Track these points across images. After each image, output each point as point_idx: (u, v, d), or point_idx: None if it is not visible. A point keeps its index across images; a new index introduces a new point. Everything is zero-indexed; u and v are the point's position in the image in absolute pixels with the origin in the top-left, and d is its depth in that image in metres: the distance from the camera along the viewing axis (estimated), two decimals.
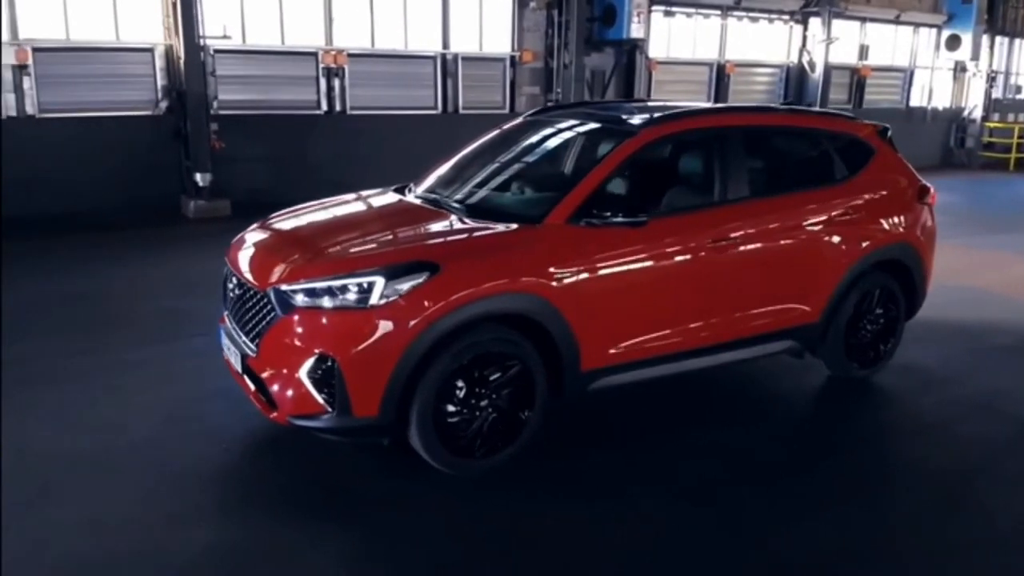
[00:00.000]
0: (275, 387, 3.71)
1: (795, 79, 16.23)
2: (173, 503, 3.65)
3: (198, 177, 10.44)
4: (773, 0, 15.50)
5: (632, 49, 14.01)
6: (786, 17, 15.84)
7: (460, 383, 3.76)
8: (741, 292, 4.57)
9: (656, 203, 4.46)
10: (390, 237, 4.08)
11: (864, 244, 4.93)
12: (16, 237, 8.79)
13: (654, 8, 14.23)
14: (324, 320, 3.62)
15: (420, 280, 3.59)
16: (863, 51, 16.89)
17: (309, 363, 3.59)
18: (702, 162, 4.82)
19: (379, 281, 3.56)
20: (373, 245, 3.97)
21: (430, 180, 4.95)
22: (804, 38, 15.97)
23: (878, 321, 5.20)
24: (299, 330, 3.64)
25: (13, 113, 9.72)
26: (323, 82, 11.70)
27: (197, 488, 3.78)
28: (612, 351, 4.16)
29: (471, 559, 3.32)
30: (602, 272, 4.03)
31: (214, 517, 3.56)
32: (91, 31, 10.05)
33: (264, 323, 3.78)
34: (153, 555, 3.26)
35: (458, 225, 4.14)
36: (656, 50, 14.63)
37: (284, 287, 3.69)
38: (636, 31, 13.01)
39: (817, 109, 5.39)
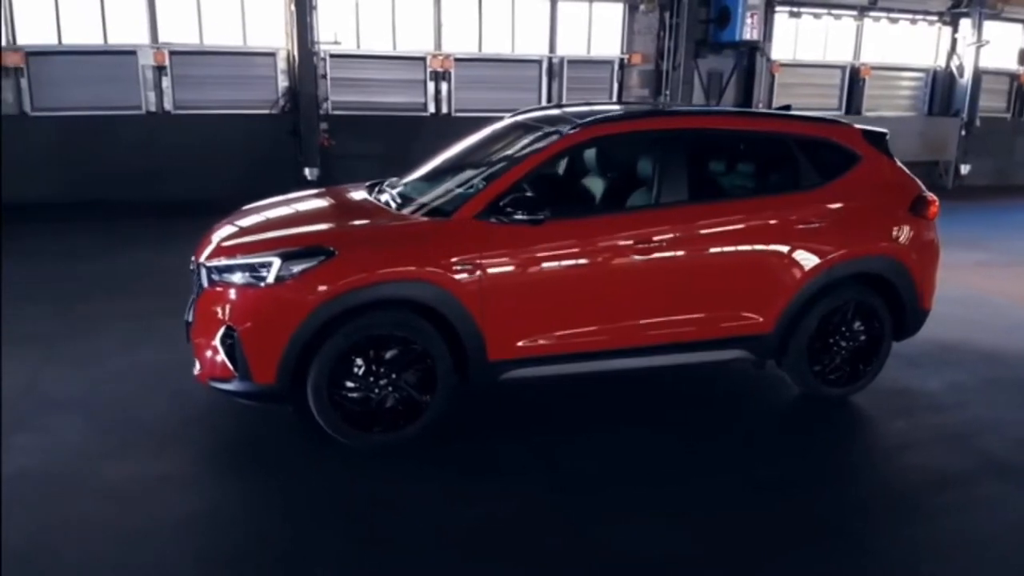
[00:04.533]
0: (202, 352, 4.21)
1: (943, 84, 15.01)
2: (121, 441, 4.25)
3: (306, 171, 11.44)
4: (916, 0, 14.43)
5: (752, 51, 13.62)
6: (932, 18, 14.68)
7: (359, 361, 4.08)
8: (670, 296, 4.53)
9: (578, 203, 4.52)
10: (311, 226, 4.45)
11: (832, 255, 4.71)
12: (139, 218, 10.11)
13: (778, 9, 13.73)
14: (232, 295, 4.06)
15: (313, 263, 3.95)
16: None
17: (221, 332, 4.05)
18: (634, 165, 4.82)
19: (275, 263, 3.95)
20: (286, 232, 4.36)
21: (405, 177, 5.27)
22: (953, 41, 14.73)
23: (856, 338, 4.94)
24: (215, 302, 4.11)
25: (153, 109, 11.13)
26: (431, 85, 12.36)
27: (148, 432, 4.35)
28: (521, 344, 4.31)
29: (331, 516, 3.64)
30: (506, 267, 4.19)
31: (148, 455, 4.12)
32: (222, 36, 11.28)
33: (197, 295, 4.29)
34: (82, 474, 3.91)
35: (381, 217, 4.45)
36: (781, 52, 14.09)
37: (207, 264, 4.19)
38: (750, 32, 12.66)
39: (794, 112, 5.14)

Exercise description: Output the data above exactly; pictures do not belong in the copy.

Exercise solution:
Track these points across images. After each image, output each point as point_idx: (u, v, d), or point_idx: None if it is not visible. A point keeps its index across images; a new index introduces a new point. Everything is zero-indexed; u and v are the point's position in the image in absolute pixels with the origin in the top-left, and d is its depth in that image in metres: the distance from the camera along the viewing axis (estimated), two decimals.
[00:00.000]
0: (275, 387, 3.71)
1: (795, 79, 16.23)
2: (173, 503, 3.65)
3: (198, 177, 10.44)
4: (773, 0, 15.50)
5: (632, 49, 14.01)
6: (786, 17, 15.84)
7: (460, 383, 3.76)
8: (741, 292, 4.57)
9: (656, 203, 4.46)
10: (390, 237, 4.08)
11: (864, 244, 4.93)
12: (16, 237, 8.79)
13: (654, 8, 14.23)
14: (324, 320, 3.62)
15: (420, 280, 3.59)
16: (863, 51, 16.89)
17: (309, 363, 3.59)
18: (702, 162, 4.82)
19: (379, 281, 3.56)
20: (373, 245, 3.97)
21: (430, 180, 4.95)
22: (804, 38, 15.97)
23: (878, 321, 5.20)
24: (299, 330, 3.64)
25: (13, 113, 9.72)
26: (323, 82, 11.70)
27: (197, 488, 3.78)
28: (612, 351, 4.16)
29: (471, 559, 3.32)
30: (602, 272, 4.03)
31: (214, 517, 3.56)
32: (91, 31, 10.05)
33: (264, 323, 3.78)
34: (153, 555, 3.26)
35: (458, 225, 4.14)
36: (656, 50, 14.63)
37: (284, 287, 3.69)
38: (636, 31, 13.01)
39: (817, 109, 5.39)
[00:04.533]
0: (202, 352, 4.21)
1: (943, 84, 15.01)
2: (121, 441, 4.25)
3: (306, 171, 11.44)
4: (916, 0, 14.43)
5: (752, 51, 13.62)
6: (932, 18, 14.68)
7: (359, 361, 4.08)
8: (670, 296, 4.53)
9: (578, 203, 4.52)
10: (311, 226, 4.45)
11: (832, 255, 4.71)
12: (139, 218, 10.11)
13: (778, 9, 13.73)
14: (232, 295, 4.06)
15: (313, 263, 3.95)
16: None
17: (221, 332, 4.05)
18: (634, 165, 4.82)
19: (275, 263, 3.95)
20: (286, 232, 4.36)
21: (405, 177, 5.27)
22: (953, 41, 14.73)
23: (856, 338, 4.94)
24: (215, 302, 4.11)
25: (153, 109, 11.13)
26: (431, 85, 12.36)
27: (148, 432, 4.35)
28: (521, 344, 4.31)
29: (331, 516, 3.64)
30: (506, 267, 4.19)
31: (148, 455, 4.12)
32: (222, 36, 11.28)
33: (197, 295, 4.29)
34: (82, 474, 3.91)
35: (381, 217, 4.45)
36: (781, 52, 14.09)
37: (207, 264, 4.19)
38: (750, 32, 12.66)
39: (794, 112, 5.14)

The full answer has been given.